The steroid-sparing effect of intravenous immunoglobulin in patients with autoimmune diseases

Expert Rev Clin Immunol. 2007 Sep;3(5):773-80. doi: 10.1586/1744666X.3.5.773.


This review covers the major advances in the therapeutic potential of intravenous immunoglobulin (IVIg) as a steroid-sparing agent in autoimmune diseases utilizing a structured search of Medline (1992-2007). IVIg is a potent biological drug, utilized routinely for idiopathic thrombocytopenic purpura, Kawasaki's diseases, Guillain-Barre syndrome and dermatomyositis.
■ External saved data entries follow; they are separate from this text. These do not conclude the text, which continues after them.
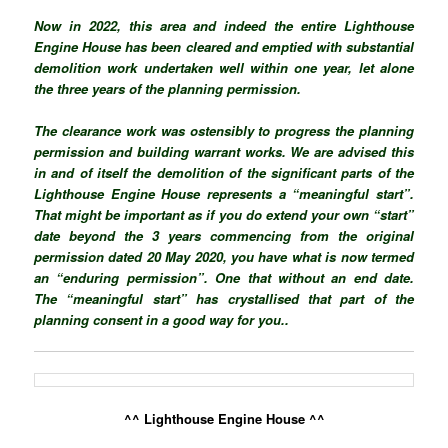
Now in 2022, this area and indeed the entire Lighthouse
Engine House has been cleared and emptied with substantial
demolition work undertaken well within one year, let alone
the three years of the planning permission.
The clearance work was ostensibly to progress the planning
permission and building warrant works. We are advised this
in and of itself the demolition of the significant parts of the
Lighthouse Engine House
represents a “meaningful start”.
That might be important as if you do extend your own “start”
date beyond the 3 years commencing from the original
permission dated 20 May 2020, you have what is now termed
an “enduring permission”. One that without an end date.
The “meaningful start” has
crystallised
that part of the
planning consent in a good way for you..
^^ Lighthouse Engine House ^^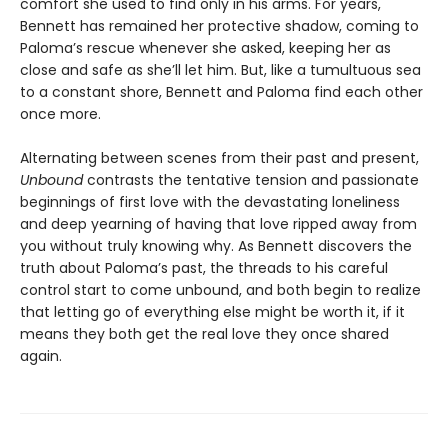
comfort she used to find only in his arms. For years,
Bennett has remained her protective shadow, coming to
Paloma’s rescue whenever she asked, keeping her as
close and safe as she’ll let him. But, like a tumultuous sea
to a constant shore, Bennett and Paloma find each other
once more.
Alternating between scenes from their past and present,
Unbound
contrasts the tentative tension and passionate
beginnings of first love with the devastating loneliness
and deep yearning of having that love ripped away from
you without truly knowing why. As Bennett discovers the
truth about Paloma’s past, the threads to his careful
control start to come unbound, and both begin to realize
that letting go of everything else might be worth it, if it
means they both get the real love they once shared
again.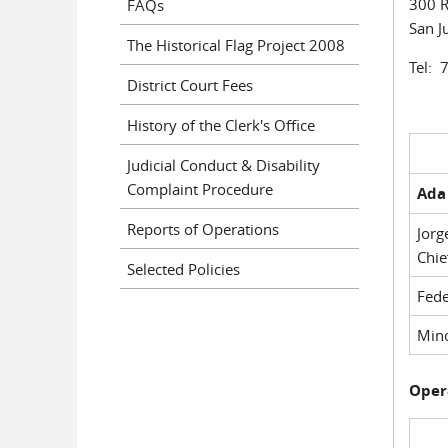
300 R
FAQs
San J
The Historical Flag Project 2008
Tel: 
District Court Fees
History of the Clerk's Office
Judicial Conduct & Disability
Complaint Procedure
Ada 
Reports of Operations
Jorg
Chie
Selected Policies
Fede
Mino
Oper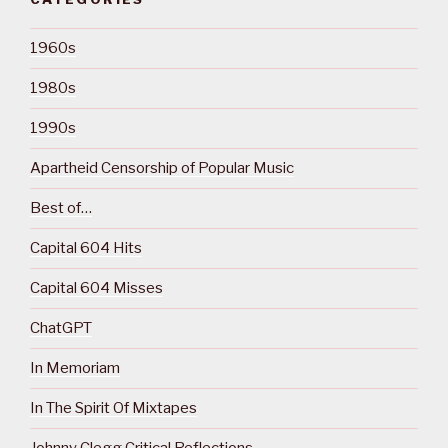
1960s
1980s
1990s
Apartheid Censorship of Popular Music
Best of…
Capital 604 Hits
Capital 604 Misses
ChatGPT
In Memoriam
In The Spirit Of Mixtapes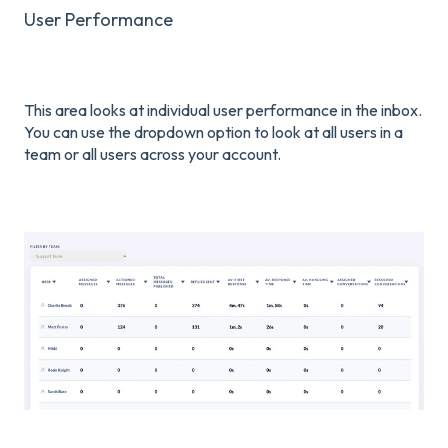
User Performance
This area looks at individual user performance in the inbox.
You can use the dropdown option to look at all users in a
team or all users across your account.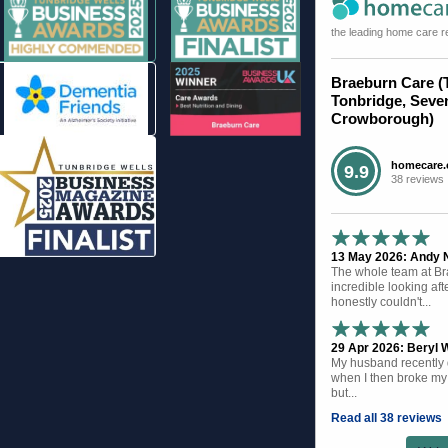
the leading home care r
Braeburn Care (
Tonbridge, Seve
Crowborough)
homecare.
9.9
38 reviews
13 May 2026: Andy N 
The whole team at B
incredible looking af
honestly couldn't...
29 Apr 2026: Beryl W
My husband recently d
when I then broke my 
but...
Read all 38 reviews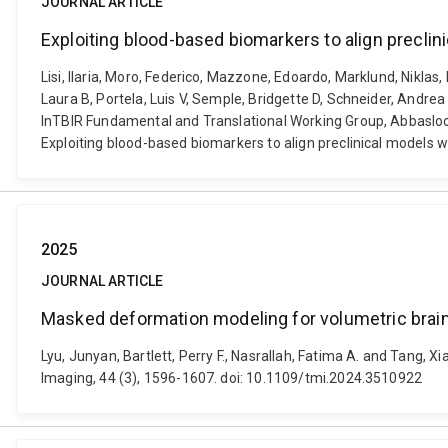
JOURNAL ARTICLE
Exploiting blood-based biomarkers to align preclin
Lisi, Ilaria, Moro, Federico, Mazzone, Edoardo, Marklund, Niklas,
Laura B, Portela, Luis V, Semple, Bridgette D, Schneider, Andrea 
InTBIR Fundamental and Translational Working Group, Abbasloo, 
Exploiting blood-based biomarkers to align preclinical models 
2025
JOURNAL ARTICLE
Masked deformation modeling for volumetric brain
Lyu, Junyan, Bartlett, Perry F., Nasrallah, Fatima A. and Tang,
Imaging, 44 (3), 1596-1607. doi: 10.1109/tmi.2024.3510922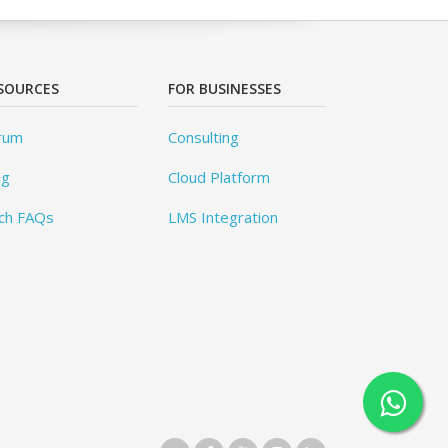
SOURCES
FOR BUSINESSES
rum
Consulting
og
Cloud Platform
ch FAQs
LMS Integration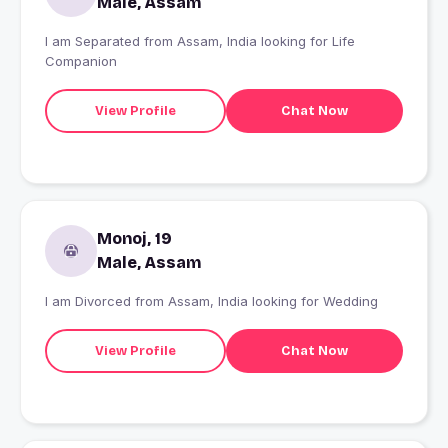
Male, Assam
I am Separated from Assam, India looking for Life
Companion
View Profile
Chat Now
Monoj, 19
Male, Assam
I am Divorced from Assam, India looking for Wedding
View Profile
Chat Now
In addition, however, IVIg is an adjunct second-line therapy in neuroimmunologic, infectious, dermatologic, hematologic, obstetric, autoimmune, inflammatory and idiopathic disorders. Compared with immunosuppressive agents administered routinely for systemic autoimmune diseases, IVIg is advantageous, owing to its few and transient minor adverse effects. Hence, it is logical to deliver IVIg with steroids as a sparing agent. All the published material on IVIg and its steroid-sparing effect was reviewed. Currently, there is insufficient evidence to confirm that IVIg has a significant steroid-sparing effect. Based on the available information, IVIg has the potential to act as a steroid-sparing agent in systemic lupus erythematosus and autoimmune blistering diseases, but its effect in other autoimmune diseases remains uncertain. Further investigation is warranted where this issue will be addressed as a primary endpoint and in controlled trials.